Weil immer noch Pflanzzeit ist, werden dort zurzeit für Jungbäume viele Löcher ausgehoben. 630 Bäume werden hier gepflanzt. Es sind 51 alte Obstbaum-Sorten. Eine Hälfte Apfelbäume, die zweite Hälfte setzt sich aus Kirsch- und Birnenbäumen zusammen. "Die noch zarten Pflanzen können sich in nächster Zeit erstmal setzen, Kapillare bilden und im Frühjahr beim Wachstum durchstarten", sagt Landwirt Christian Rahe. Dreibeine aus dauerhaftem Robinienholz sind mit Maschendraht umwickelt und schützen den jungen Stamm vor Wild-Biss, wenn hier bald die Rudel aus Dam- und Rotwild grasen.
Durch den Agroforst entsteht ein neues Ökosystem
Kirsten Voß-Rahe sagt zufrieden: "Hier entsteht ein komplett neues Ökosystem. Mit Bäumen, die den Tieren Schatten spenden und das Austrocknen der Böden verhindern und Anlaufpunkt für viele Insekten, vor allem Bienen sind." Die Baumwurzel werden unter die Grasnarbe wachsen und so in tieferen Bodenregionen Nährstoffe erschließen und durch die Blattmasse nach oben ziehen. Außerdem bietet die Bepflanzung zusätzlich Schutz vor Erosion und Verdunstung. "Das schafft eine Vielfalt an Vorteilen", so Voß-Rahe. Die Wiese sei wie eine Insel, die zum Nachmachen anregen soll.
Denn darum geht‘s auch bei dem mit Bundesmitteln geförderten Projekt zur Anpassung urbaner Räume an den Klimawandel: beispielgebend zu sein, wo sonst doch oft Ertrag und Kosten im Vordergrund stehen.
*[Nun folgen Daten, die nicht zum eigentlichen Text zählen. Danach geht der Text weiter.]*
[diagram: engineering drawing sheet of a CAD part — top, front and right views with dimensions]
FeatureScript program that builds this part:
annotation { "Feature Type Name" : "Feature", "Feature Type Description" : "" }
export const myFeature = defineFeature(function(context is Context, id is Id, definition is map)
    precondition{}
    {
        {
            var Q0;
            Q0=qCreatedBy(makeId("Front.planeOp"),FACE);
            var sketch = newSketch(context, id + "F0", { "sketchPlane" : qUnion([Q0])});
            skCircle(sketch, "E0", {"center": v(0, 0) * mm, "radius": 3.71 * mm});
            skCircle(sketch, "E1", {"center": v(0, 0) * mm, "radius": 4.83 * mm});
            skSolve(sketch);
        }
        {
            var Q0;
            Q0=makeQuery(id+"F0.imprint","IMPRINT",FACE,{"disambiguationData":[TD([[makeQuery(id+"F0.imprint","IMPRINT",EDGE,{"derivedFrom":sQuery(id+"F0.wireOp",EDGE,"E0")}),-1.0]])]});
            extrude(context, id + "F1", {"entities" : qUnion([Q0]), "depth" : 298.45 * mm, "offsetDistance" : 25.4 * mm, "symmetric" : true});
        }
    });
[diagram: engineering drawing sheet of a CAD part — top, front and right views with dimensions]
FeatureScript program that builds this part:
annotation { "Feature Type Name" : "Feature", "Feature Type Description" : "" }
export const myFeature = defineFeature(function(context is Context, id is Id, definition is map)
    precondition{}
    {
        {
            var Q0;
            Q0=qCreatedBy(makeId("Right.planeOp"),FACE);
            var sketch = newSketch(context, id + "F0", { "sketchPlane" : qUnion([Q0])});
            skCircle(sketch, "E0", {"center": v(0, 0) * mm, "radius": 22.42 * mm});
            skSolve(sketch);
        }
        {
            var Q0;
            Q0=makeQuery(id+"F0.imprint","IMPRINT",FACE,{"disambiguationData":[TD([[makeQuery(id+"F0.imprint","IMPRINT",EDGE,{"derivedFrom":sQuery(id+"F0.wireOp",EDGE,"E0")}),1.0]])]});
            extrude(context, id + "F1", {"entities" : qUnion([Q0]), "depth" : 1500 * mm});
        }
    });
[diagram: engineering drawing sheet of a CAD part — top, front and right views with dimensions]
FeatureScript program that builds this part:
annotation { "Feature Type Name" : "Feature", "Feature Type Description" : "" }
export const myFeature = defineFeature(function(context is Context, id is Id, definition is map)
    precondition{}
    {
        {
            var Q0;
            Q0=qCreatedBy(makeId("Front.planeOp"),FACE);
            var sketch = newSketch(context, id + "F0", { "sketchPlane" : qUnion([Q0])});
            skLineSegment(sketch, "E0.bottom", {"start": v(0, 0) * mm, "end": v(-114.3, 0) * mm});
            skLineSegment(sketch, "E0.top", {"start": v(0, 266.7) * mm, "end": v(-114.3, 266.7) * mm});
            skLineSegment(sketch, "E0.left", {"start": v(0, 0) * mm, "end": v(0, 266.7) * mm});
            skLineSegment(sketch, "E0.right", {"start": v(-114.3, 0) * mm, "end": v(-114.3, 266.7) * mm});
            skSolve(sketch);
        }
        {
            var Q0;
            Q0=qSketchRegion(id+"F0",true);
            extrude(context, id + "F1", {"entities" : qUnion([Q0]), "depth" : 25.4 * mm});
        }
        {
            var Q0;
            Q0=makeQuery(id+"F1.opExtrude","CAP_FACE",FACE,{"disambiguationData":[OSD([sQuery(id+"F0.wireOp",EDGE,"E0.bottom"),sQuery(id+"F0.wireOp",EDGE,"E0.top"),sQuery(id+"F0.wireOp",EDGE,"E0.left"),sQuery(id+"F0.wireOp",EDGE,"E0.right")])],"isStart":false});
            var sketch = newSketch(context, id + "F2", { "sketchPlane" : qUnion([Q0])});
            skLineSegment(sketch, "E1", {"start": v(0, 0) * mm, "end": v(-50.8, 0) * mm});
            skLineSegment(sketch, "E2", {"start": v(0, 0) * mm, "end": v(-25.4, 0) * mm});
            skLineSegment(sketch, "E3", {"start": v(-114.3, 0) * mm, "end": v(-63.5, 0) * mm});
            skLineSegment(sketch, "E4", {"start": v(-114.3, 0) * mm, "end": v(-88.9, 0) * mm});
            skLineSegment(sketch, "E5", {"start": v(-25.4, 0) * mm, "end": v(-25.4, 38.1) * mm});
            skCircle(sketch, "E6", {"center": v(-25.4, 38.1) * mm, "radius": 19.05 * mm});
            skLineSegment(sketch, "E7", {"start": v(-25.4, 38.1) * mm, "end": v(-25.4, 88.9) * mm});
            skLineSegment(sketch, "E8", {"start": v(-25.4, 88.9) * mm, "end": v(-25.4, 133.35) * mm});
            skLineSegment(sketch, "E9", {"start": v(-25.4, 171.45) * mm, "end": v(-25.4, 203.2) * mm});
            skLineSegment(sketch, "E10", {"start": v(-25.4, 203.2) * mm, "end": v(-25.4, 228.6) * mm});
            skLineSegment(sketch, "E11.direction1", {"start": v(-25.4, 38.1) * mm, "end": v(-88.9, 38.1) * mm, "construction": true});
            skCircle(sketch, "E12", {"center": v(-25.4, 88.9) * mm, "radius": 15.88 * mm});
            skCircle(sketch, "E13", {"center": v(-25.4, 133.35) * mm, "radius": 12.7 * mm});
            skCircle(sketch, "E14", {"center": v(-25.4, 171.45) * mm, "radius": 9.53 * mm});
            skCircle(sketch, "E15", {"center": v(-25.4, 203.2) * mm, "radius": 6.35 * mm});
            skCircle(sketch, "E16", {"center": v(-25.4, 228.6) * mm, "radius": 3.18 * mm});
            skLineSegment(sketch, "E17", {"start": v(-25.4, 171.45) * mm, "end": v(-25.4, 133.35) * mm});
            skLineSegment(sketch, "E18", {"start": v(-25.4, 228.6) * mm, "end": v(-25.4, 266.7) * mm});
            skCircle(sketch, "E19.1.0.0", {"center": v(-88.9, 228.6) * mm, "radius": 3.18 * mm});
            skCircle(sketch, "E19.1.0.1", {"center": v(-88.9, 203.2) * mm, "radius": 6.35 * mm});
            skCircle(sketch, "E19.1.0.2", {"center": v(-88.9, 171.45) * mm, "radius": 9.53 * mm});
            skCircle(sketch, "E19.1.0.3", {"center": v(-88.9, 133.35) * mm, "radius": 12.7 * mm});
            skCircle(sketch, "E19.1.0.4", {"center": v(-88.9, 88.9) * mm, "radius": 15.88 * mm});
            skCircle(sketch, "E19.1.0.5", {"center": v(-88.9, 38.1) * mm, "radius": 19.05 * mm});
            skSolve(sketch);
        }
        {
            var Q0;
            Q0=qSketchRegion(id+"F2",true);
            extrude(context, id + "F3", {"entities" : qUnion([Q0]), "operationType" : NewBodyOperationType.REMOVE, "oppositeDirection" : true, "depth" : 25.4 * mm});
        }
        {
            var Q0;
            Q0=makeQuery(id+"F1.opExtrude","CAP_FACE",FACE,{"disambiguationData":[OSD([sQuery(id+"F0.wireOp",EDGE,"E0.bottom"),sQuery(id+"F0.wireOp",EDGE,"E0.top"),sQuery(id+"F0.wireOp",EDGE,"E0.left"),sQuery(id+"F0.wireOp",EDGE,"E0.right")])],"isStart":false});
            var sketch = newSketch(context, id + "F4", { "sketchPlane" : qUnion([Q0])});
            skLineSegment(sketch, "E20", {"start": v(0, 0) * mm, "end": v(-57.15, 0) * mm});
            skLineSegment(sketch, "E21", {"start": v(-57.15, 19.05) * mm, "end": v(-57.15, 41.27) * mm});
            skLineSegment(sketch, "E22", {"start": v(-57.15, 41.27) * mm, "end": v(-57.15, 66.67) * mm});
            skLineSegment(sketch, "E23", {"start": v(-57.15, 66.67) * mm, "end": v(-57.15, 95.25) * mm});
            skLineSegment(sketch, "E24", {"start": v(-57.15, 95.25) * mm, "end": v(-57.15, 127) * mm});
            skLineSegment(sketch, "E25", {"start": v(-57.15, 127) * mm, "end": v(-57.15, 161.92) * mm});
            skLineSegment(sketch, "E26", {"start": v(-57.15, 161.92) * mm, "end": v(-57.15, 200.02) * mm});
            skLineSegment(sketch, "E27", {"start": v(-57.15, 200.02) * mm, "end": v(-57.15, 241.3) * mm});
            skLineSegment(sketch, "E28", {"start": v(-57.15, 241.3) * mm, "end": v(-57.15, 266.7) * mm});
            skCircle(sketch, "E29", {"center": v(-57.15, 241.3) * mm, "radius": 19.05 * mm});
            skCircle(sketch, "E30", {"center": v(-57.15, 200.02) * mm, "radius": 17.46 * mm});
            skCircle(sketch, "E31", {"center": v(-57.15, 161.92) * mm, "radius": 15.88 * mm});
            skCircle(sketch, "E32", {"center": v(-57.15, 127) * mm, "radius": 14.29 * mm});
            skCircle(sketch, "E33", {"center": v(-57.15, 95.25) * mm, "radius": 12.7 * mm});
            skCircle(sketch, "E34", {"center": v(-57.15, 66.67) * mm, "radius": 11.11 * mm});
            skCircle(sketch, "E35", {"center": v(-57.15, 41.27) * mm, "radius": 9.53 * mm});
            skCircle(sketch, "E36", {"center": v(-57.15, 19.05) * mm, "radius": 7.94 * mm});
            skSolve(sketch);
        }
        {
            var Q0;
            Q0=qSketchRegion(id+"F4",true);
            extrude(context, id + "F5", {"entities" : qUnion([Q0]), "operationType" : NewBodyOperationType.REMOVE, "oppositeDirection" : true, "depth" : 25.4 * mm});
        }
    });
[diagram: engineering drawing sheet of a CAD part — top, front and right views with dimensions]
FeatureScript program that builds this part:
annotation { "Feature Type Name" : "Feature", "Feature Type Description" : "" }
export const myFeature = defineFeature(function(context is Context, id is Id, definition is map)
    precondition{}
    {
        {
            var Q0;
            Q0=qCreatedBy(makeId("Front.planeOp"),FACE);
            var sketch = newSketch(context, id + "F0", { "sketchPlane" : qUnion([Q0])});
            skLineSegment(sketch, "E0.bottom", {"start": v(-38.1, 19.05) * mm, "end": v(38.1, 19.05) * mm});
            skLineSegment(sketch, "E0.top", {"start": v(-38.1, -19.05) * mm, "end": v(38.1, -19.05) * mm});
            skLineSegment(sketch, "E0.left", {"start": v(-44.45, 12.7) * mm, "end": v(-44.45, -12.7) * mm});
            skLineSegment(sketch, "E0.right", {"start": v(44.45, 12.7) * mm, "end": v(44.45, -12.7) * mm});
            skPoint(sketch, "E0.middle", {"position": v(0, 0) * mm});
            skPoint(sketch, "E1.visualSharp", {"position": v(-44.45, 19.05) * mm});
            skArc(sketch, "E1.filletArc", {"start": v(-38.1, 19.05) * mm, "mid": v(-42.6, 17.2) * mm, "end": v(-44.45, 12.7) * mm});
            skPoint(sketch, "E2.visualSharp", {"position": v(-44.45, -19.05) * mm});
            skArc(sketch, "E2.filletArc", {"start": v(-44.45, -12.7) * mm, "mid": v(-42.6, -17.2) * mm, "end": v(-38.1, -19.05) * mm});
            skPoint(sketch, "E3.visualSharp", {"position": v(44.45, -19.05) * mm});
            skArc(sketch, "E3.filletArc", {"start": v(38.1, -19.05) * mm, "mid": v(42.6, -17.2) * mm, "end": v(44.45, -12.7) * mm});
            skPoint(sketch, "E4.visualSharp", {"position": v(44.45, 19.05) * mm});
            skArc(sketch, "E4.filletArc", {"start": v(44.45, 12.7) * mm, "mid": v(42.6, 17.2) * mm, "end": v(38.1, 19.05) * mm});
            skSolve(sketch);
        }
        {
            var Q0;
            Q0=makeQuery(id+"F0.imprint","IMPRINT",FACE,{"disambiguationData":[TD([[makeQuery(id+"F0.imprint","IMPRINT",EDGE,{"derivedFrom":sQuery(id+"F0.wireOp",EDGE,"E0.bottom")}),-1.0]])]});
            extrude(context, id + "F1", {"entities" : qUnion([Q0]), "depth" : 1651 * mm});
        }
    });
Sie selbst hätten die Auswirkungen des Klimawandels erlebt, hätten ihr Wild bei Hitze und Trockenheit leiden sehen. "Da kommt man ins Grübeln", sagt Christian Rahe. "Wie wollen wir den Klimawandel aufhalten, wenn wir alles so lassen, wie es ist? Dann kommen wir ja nicht so richtig weiter in dieser ganzen Angelegenheit. Also schaffen wir jetzt ein Beispiel, das zum Nachdenken anregen soll, wo Leute sich eine Idee holen können. Es muss ja gar nicht so groß sein, wie wir es hier machen. Es kann auch im Kleinen anfangen."
Nachhaltige Landwirtschaft gibt es schon in der Rinderhaltung
Christian Moschner ist Agrarwissenschaftler und forscht an der Uni Kiel zum Thema Agroforst. Er ist überzeugt, dass dieses Prinzip ein guter Weg für die Landwirtschaft ist. "Das System wird zum Beispiel jetzt schon in der Rinderhaltung eingesetzt. Unter anderem, um so die Windgeschwindigkeit zu minimieren und den Tieren Schutz zu bieten." Zudem werde durch mehr Beschattung die Feuchtigkeit im Boden gehalten und so die Güte der Ackerfläche erhalten.
Tiere und Ackerfrüchte auf einem Feld erscheinen auf den ersten Blick wie Landwirtschaft früherer Zeiten. Doch Christian Moschner erklärt: "Der Blickpunkt hat sich im Vergleich zur Vergangenheit gewandelt. Man hat erkannt, dass es wichtig ist, die Flächen zu erhalten." Früher sei es beim Anbau von Streuobst oder Bäumen hauptsächlich um die Biomasse gegangen - also entweder das Holz oder die Früchte. Jetzt gehe es um Nachhaltigkeit.